Inclusion Criteria

- INCLUSION CRITERIA:

Patients must be 18 years of age or older.

Histologic diagnosis of adenocarcinoma of the ovary.

Tumor tissue availability for determination of p53 protein expression and genetic mutation
(paraffin block, or fresh tissue).

Immunohistochemical analysis of the tumor must demonstrate positive p53 staining.

Patients should have ovarian cancer with marker only disease or patients with stage III,
IV or recurrent who are NED post therapy.

ECOG performance status of 1 or 0.

Expected survival of more than 3 months.

The patients should not have received chemotherapy, radiation therapy, immunotherapy or
systemic doses of steroids for at least 4 weeks prior to starting vaccination. And the
patient should have recovered from all acute toxicities of previous treatment. Patients
who received bone marrow transplantation within a year will not be eligible for the trial.

Patients must understand and sign an informed consent document that explains the
neoplastic nature of his/her disease, the procedures to be followed, the experimental
nature of the treatment, alternative treatments, and potential risks and toxicities.

Patients should have HLA-A2.1 haplotype.

EXCLUSION CRITERIA:

Any condition that does not fit with the eligibility criteria.

Any of the following:

Platelets less than 100K/mm(3)

Creatinine greater than 2.0 mg/dl

Serum Bilirubin greater than 2.0 mg/dl, SGOT, or SGPT greater than 4 times normal

HIV or Hepatitis B or C (i.e. detectable HBS Antigen or HC Ab) since these conditions
might have an effect on the immune system.

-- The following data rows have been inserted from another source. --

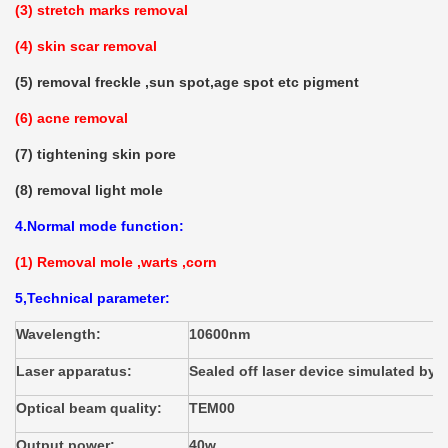
(3) stretch marks removal
(4) skin scar removal
(5) removal freckle ,sun spot,age spot etc pigment
(6) acne removal
(7) tightening skin pore
(8) removal light mole
4.Normal mode function:
(1) Removal mole ,warts ,corn
5,Technical parameter:
Wavelength:
10600nm
Laser apparatus:
Sealed off laser device simulated by d
Optical beam quality:
TEM00
Output power:
40w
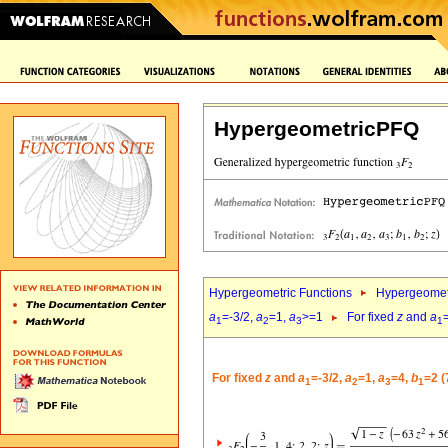
HypergeometricPFQ
Hypergeometric Functions
Hypergeomet
a
=-3/2,
a
=1,
a
>=1
For fixed
z
and
a
1
2
3
1
For fixed
z
and
a
=-3/2,
a
=1,
a
=4,
b
=2 (
1
2
3
1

Pregnant women or nursing mothers are ineligible since the effect of this investigational
treatment on the health of the embryo is not known. Women with reproductive potential
must have negative pregnancy test and must use adequate contraception.

Patients with active ischemic heart disease (i.e. Class III or IV cardiac disease-New York
Heart Association), a recent history of myocardial infarction (within the last 6 months),
history of congestive heart failure, ventricular arrythmias or other arrythmias requiring
therapy.

Second malignancy (within the past 2 years) other than curatively treated carcinoma
in-situ of cervix or basal cell carcinoma of the skin. These patients will be excluded
for the possibility of the existence of a different mutation in the other primary
malignancy.

History of CNS metastases.

Patients with underlying immune deficiency or history of autoimmune disease e.g.
(autoimmune neutropenia, thrombocytopenia, or hemolytic anemia; systemic lupus
erythematosus, Sjogren syndrome, or scleroderma; myasthenia gravis; Goodpasture syndrome;
Addison's disease, Hashimoto's thyroiditis, active Graves' disease, or other diseases
which qualify as autoimmune in origin).

Patients with active infections requiring antibiotics. Patients requiring chronic
suppressive antibiotics will be eligible for the trial.

If, in the opinion of the principal or associate investigators, it is not in the best
medical interest of the patient to enter this study, the patient will be ineligible.